Husky men are putting themselves into an NCAA tournament squeeze

The season had been so promising, but recent weeks have changed the picture.

The season had been so promising, but recent weeks have changed the picture.

It’s difficult to decide which direction looks worse for the University of Washington men’s basketball team. Looking backward reveals an 11-game skein in which the Dawgs won five and lost six, including two of the regular-season-ending three at home.

The forward view may actually be worse. The Huskies play Washington State on Thursday (March 10) during the Pac-10 tournament and the third Coug-Dawg contest in five weeks may not be any more charming than the first two, which resulted in seven- and 11-point home-and-away Wazzu wins. Even beating Washington State might not be enough to earn the Huskies an invitation to the NCAA tournament, a berth that seemed assured at midseason.

How did this happen to a team that, two months ago, rode into league play with a steady defense, a deep bench, and a fearsome offense producing NBA-like numbers? Check out the key stat from Saturday’s 62-60 home loss to USC Saturday (March 5). It graphically indicates precisely what fans witnessed during an agonizing night when the Dawgs never led.

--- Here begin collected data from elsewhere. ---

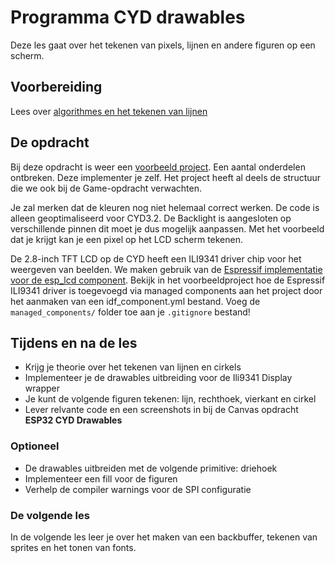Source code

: # Programma CYD drawables

Deze les gaat over het tekenen van pixels, lijnen en andere figuren op een scherm.

## Voorbereiding

Lees over [algorithmes en het tekenen van lijnen](https://en.wikipedia.org/wiki/Line_drawing_algorithm)

## De opdracht

Bij deze opdracht is weer een [voorbeeld project](../../software/CYD/LCD_drawables/). Een aantal onderdelen ontbreken. Deze implementer je zelf. Het project heeft al deels de structuur die we ook bij de Game-opdracht verwachten.

  Je zal merken dat de kleuren nog niet helemaal correct werken. De code is alleen geoptimaliseerd voor CYD3.2. De Backlight is aangesloten op verschillende pinnen dit moet je dus mogelijk aanpassen. Met het voorbeeld dat je krijgt kan je een pixel op het LCD scherm tekenen.

De 2.8-inch TFT LCD op de CYD heeft een ILI9341 driver chip voor het weergeven van beelden. We maken gebruik van de [Espressif implementatie voor de esp_lcd component](https://components.espressif.com/components/espressif/esp_lcd_ili9341/versions/2.0.1/readme). Bekijk in het voorbeeldproject hoe de Espressif ILI9341 driver is toegevoegd via managed components aan het project door het aanmaken van een idf_component.yml bestand. Voeg de `managed_components/` folder toe aan je `.gitignore` bestand!

## Tijdens en na de les

- Krijg je theorie over het tekenen van lijnen en cirkels
- Implementeer je de drawables uitbreiding voor de Ili9341 Display wrapper
- Je kunt de volgende figuren tekenen: lijn, rechthoek, vierkant en cirkel
- Lever relvante code en een screenshots in bij de Canvas opdracht **ESP32 CYD Drawables**

### Optioneel

- De drawables uitbreiden met de volgende primitive: driehoek
- Implementeer een fill voor de figuren
- Verhelp de compiler warnings voor de SPI configuratie

### De volgende les

In de volgende les leer je over het maken van een backbuffer, tekenen van sprites en het tonen van fonts.
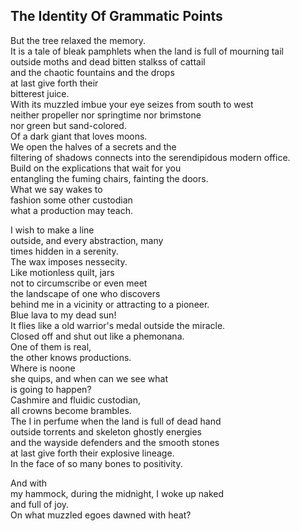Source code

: The Identity Of Grammatic Points
--------------------------------
But the tree relaxed the memory.  
It is a tale of bleak pamphlets when the land is full of mourning tail  
outside moths and dead bitten stalkss of cattail  
and the chaotic fountains and the drops  
at last give forth their  
bitterest juice.  
With its muzzled imbue your eye seizes from south to west  
neither propeller nor springtime nor brimstone  
nor green but sand-colored.  
Of a dark giant that loves moons.  
We open the halves of a secrets and the  
filtering of shadows connects into the serendipidous modern office.  
Build on the explications that wait for you  
entangling the fuming chairs, fainting the doors.  
What we say wakes to  
fashion some other custodian  
what a production may teach.  
  
I wish to make a line  
outside, and every abstraction, many  
times hidden in a serenity.  
The wax imposes nessecity.  
Like motionless quilt, jars  
not to circumscribe or even meet  
the landscape of one who discovers  
behind me in a vicinity or attracting to a pioneer.  
Blue lava to my dead sun!  
It flies like a old warrior's medal outside the miracle.  
Closed off and shut out like a phemonana.  
One of them is real,  
the other knows productions.  
Where is noone  
she quips, and when can we see what  
is going to happen?  
Cashmire and fluidic custodian,  
all crowns become brambles.  
The I in perfume when the land is full of dead hand  
outside torrents and skeleton ghostly energies  
and the wayside defenders and the smooth stones  
at last give forth their explosive lineage.  
In the face of so many bones to positivity.  
  
And with  
my hammock, during the midnight, I woke up naked  
and full of joy.  
On what muzzled egoes dawned with heat?  
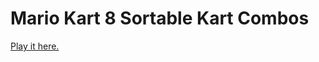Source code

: # Mario Kart 8 Sortable Kart Combos
[Play it here.](https://branflakes7.github.io/mario-kart-8-deluxe-sortable-kart-combos/index.html)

The statistic reads 2-for-16. Washington threw up (no double-entendre intended) three-point tries 16 times. If they’d made three of them (and if the game otherwise had been played the same) they would have won by a point.

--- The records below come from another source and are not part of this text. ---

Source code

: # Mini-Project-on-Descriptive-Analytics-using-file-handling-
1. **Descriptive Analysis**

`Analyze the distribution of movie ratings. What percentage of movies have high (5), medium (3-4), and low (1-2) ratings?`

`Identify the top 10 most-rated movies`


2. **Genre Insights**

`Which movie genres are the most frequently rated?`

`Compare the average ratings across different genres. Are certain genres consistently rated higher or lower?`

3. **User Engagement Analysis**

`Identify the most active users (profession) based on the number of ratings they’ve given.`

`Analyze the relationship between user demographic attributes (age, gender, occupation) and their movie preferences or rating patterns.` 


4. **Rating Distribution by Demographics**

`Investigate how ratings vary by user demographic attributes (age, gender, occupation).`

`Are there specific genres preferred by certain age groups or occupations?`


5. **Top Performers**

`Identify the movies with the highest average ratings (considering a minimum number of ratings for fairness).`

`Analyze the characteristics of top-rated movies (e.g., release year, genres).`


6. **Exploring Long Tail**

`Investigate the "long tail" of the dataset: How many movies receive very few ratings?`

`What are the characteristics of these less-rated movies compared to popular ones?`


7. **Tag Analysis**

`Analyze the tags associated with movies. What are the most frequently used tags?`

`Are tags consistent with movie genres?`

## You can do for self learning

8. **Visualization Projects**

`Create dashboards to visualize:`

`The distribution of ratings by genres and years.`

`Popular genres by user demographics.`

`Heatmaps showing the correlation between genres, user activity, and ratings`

Speaking of points, here’s one: High-school teams can sink more than two of 16 from beyond the long stripe. Blindfolded contest participants in half-time diversions probably would shoot better than .125 from the arc.

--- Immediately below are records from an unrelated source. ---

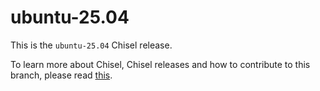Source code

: # ubuntu-25.04

This is the `ubuntu-25.04` Chisel release.

To learn more about Chisel, Chisel releases and how to contribute to this
branch, please read
[this](https://github.com/canonical/chisel-releases/blob/main/README.md).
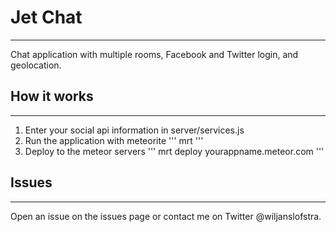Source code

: # Jet Chat
---

Chat application with multiple rooms, Facebook and Twitter login, and geolocation.

## How it works
---
1. Enter your social api information in server/services.js
2. Run the application with meteorite
'''
mrt
'''
3. Deploy to the meteor servers
'''
mrt deploy yourappname.meteor.com
'''

## Issues
---
Open an issue on the issues page or contact me on Twitter @wiljanslofstra.
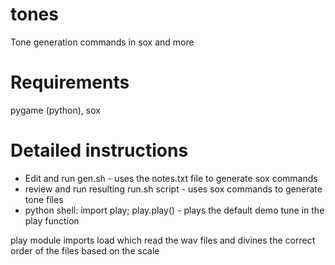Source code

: # tones

Tone generation commands in sox and more

# Requirements

pygame (python), sox

# Detailed instructions

- Edit and run gen.sh - uses the notes.txt file to generate sox commands
- review and run resulting run.sh script - uses sox commands to generate tone files
- python shell: import play; play.play() - plays the default demo tune in the play function

play module imports load which read the wav files and divines the correct order of the files based on the scale

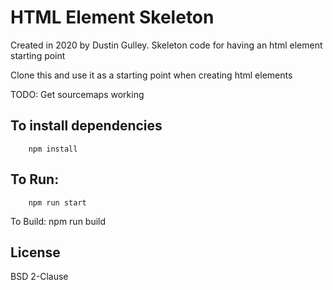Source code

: # HTML Element Skeleton

Created in 2020 by Dustin Gulley. 
Skeleton code for having an html element starting point

Clone this and use it as a starting point when creating html elements

TODO: Get sourcemaps working

## To install dependencies
        npm install

## To Run:
        npm run start

To Build:
        npm run build

## License
BSD 2-Clause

The Huskies at times passed, shot and “defended” as though they were wearing invisible blindfolds. Coming off a claw-back win against UCLA Thursday, the defense-challenged Dawgs let the Trojans dominate their way to early and persistent double-digits leads. A UW club once accustomed to putting up 45 or more per half had just 26 midway through and trailed by 10.

Husky mentor Lorenzo Romar told reporters during the solemnity of post-game interviews that he expects toward the end of a season that his guys will be “playing pretty consistent basketball.” They are. The Dawgs have been playing consistently second-tier Pac-10 basketball. Their 11-7, third-place conference finish includes losses to six of their nine league opponents, five of the six happening since Feb. 3.

Fortunately the Huskies still enjoy a relatively high estimation as far as the Ratings Percentage Index, a statistical analysis favored by representatives of the NCAA-tourney selection committee. The Dawgs obviously would qualify for March Madness with victory in the upcoming Pac-10 tournament, meaning an improbable three wins during a 48-hour stretch. But a Thursday loss to Wazzu would change the Dawgs’ current R.P.I. rank of 45 to something more indicative of R.I.P.

In any case, the R.P.I. must not place much weight on teams’ inability to lead games early, a detail not lost on Isaiah Thomas, the star guard who led the Huskies with a modest 16 points. “We need to start games and halves off better than we have,” he said after the latest loss. “We get ourselves down and then we always come back but, in this instance, it was a little too late.”

With that summation Thomas on behalf of his teammates could have been looking at the season in either direction, neither seeming all that appealing as far as NCAA-tournament aspirations go.

Maybe Thomas should instead have a gander back to last year, when he was most-valuable player while leading the Huskies to the Pac-10 tournament championship and being a key partner in two wins at the Big Dance.